Here input and weight are arrays of float values of which dot product is calculated.

In [None]:
import numpy as np

In [None]:
X = [0.34 , 0.45 , 0.69]
w = [0.24 , 0.53 , 0.78]
b = 0.72
op = np.dot(X,w)+b
print(op)


1.5783


## ReLU Activation Function.
$$ \text{ReLU}(x) = \max(0, x) $$

ReLU is mostly used to activate hidden layers.

In [None]:
ReLu = np.maximum(0, op)
ReLu

1.5783

## SoftMax Activation

$$ \text{Softmax}(z_i) = \frac{e^{z_i}}{\sum_{j} e^{z_j}} $$

In [None]:
inputs = np.random.randn(1,4)
exp_value = np.exp(inputs - np.max(inputs,axis=1,keepdims = True))
probabilities = exp_value / np.sum(exp_value,axis=1,keepdims= True)
probabilities

array([[0.13949236, 0.49890119, 0.28791965, 0.07368679]])

## Loss Calculation (Categorical Cross-Entropy)
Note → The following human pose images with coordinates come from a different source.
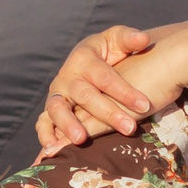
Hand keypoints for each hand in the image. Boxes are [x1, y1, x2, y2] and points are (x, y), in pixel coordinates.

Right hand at [36, 25, 156, 155]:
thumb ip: (129, 39)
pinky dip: (45, 134)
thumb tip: (143, 39)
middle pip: (86, 96)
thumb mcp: (117, 40)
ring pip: (58, 109)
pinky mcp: (52, 108)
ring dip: (68, 125)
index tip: (144, 105)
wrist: (90, 59)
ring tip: (81, 140)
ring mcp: (57, 93)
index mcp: (84, 57)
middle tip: (129, 128)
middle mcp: (67, 76)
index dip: (124, 91)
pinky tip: (52, 149)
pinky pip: (43, 122)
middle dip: (108, 113)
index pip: (105, 77)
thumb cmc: (109, 50)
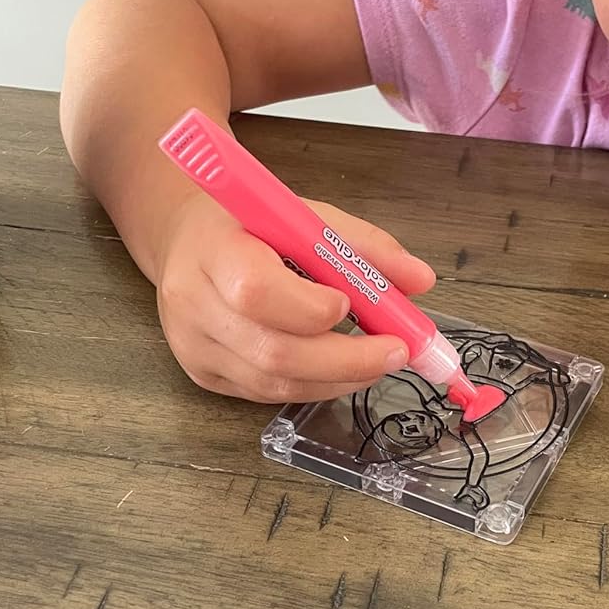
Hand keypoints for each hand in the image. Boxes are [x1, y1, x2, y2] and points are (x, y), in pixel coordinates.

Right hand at [157, 196, 435, 402]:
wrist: (187, 243)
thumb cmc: (250, 226)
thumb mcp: (303, 215)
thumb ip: (364, 246)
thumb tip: (421, 280)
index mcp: (213, 248)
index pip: (257, 290)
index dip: (310, 308)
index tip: (352, 305)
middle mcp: (193, 302)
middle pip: (273, 351)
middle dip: (346, 359)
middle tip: (396, 352)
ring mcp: (193, 346)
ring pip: (274, 382)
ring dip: (338, 378)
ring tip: (377, 361)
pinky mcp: (202, 374)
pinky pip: (266, 393)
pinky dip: (313, 385)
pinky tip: (340, 369)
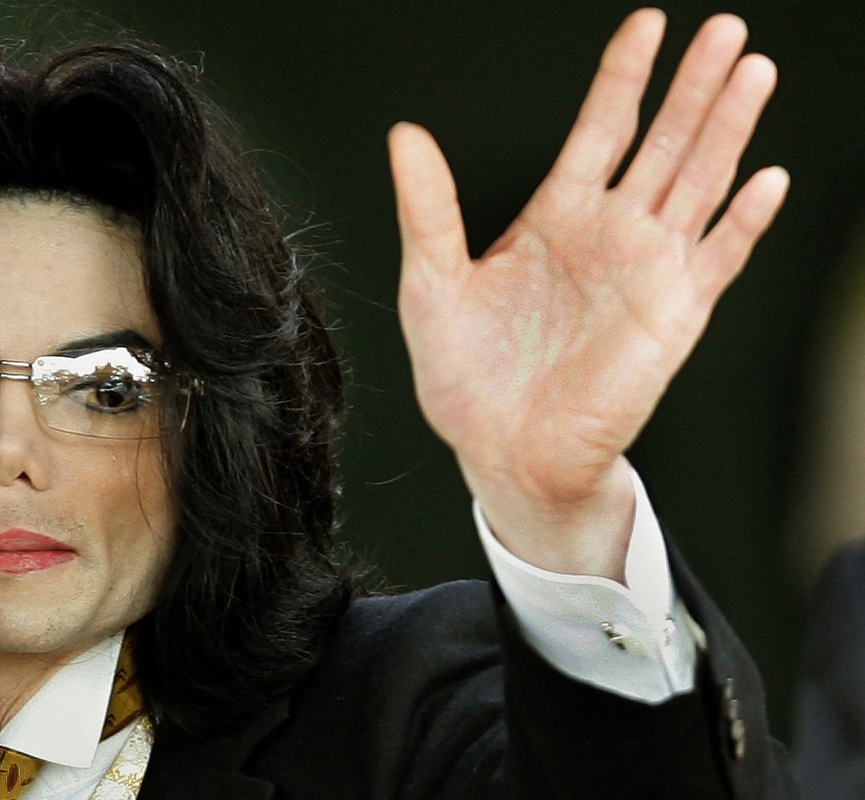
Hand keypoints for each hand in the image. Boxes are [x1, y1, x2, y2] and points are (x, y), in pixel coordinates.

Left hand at [387, 9, 788, 578]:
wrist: (502, 451)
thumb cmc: (466, 375)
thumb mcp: (432, 283)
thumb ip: (427, 208)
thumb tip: (405, 134)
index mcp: (555, 218)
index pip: (599, 130)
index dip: (623, 78)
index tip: (647, 24)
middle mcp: (609, 234)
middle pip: (663, 143)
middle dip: (694, 86)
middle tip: (725, 29)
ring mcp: (647, 271)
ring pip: (699, 184)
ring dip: (728, 130)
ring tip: (753, 71)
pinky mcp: (674, 316)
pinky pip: (718, 259)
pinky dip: (744, 221)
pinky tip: (767, 178)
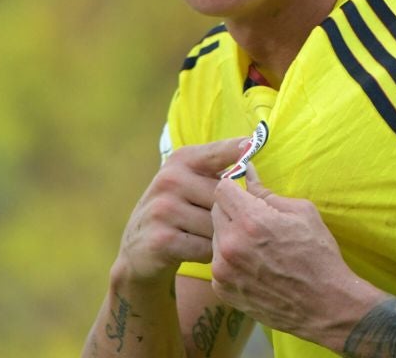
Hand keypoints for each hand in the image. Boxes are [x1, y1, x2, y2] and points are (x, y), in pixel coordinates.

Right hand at [116, 136, 246, 283]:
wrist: (139, 250)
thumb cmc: (178, 211)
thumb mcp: (191, 181)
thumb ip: (220, 169)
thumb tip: (253, 159)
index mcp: (182, 159)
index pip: (222, 151)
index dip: (242, 149)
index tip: (256, 142)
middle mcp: (170, 179)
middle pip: (226, 198)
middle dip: (231, 215)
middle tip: (223, 223)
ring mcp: (164, 209)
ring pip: (218, 225)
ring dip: (220, 237)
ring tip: (206, 237)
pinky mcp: (162, 240)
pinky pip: (206, 249)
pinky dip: (208, 254)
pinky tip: (197, 250)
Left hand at [209, 167, 383, 348]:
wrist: (325, 305)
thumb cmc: (319, 256)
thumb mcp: (302, 213)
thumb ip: (268, 193)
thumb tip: (248, 174)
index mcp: (250, 221)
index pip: (221, 188)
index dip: (234, 186)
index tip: (243, 192)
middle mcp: (231, 245)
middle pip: (215, 211)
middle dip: (232, 209)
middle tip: (255, 219)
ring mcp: (223, 271)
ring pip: (216, 237)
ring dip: (230, 235)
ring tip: (257, 245)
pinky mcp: (222, 290)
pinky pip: (218, 262)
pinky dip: (231, 259)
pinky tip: (254, 265)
$$ \text{Loss} = -\sum_{i} y_i \log(p_i) $$

In [None]:
true_value = np.array([0,1,0,0])
probabilities = np.clip(probabilities, 1e-15, 1 -1e-15)
loss = -np.sum(true_value * np.log(probabilities))
loss

0.6953472154376993

## Adam Optimizer

### Compute the biased first moment estimate $m_t$
$$
m_t = \beta_1 \cdot m_{t-1} + (1 - \beta_1) \cdot g_t
$$

- where $g_t$ is the gradient at time step $t$.

### Compute the biased second raw moment estimate $v_t$:

$$
v_t = \beta_2 \cdot v_{t-1} + (1 - \beta_2) \cdot g_t^2
$$
### Compute bias-corrected first moment estimate $\hat{m}^t$:

$$\hat{m}_t = \frac{m_t}{1 - \beta_1^t}$$

### Compute bias-corrected second raw moment estimate $\hat{v}^t$:
$$m_t = \beta_1 \cdot m_{t-1} + (1 - \beta_1) \cdot g_t $$

### Update the parameters $θ$:
$$\theta_t = \theta_{t-1} - \frac{\alpha \cdot \hat{v}_t}{\sqrt{\hat{m}_t} + \epsilon}$$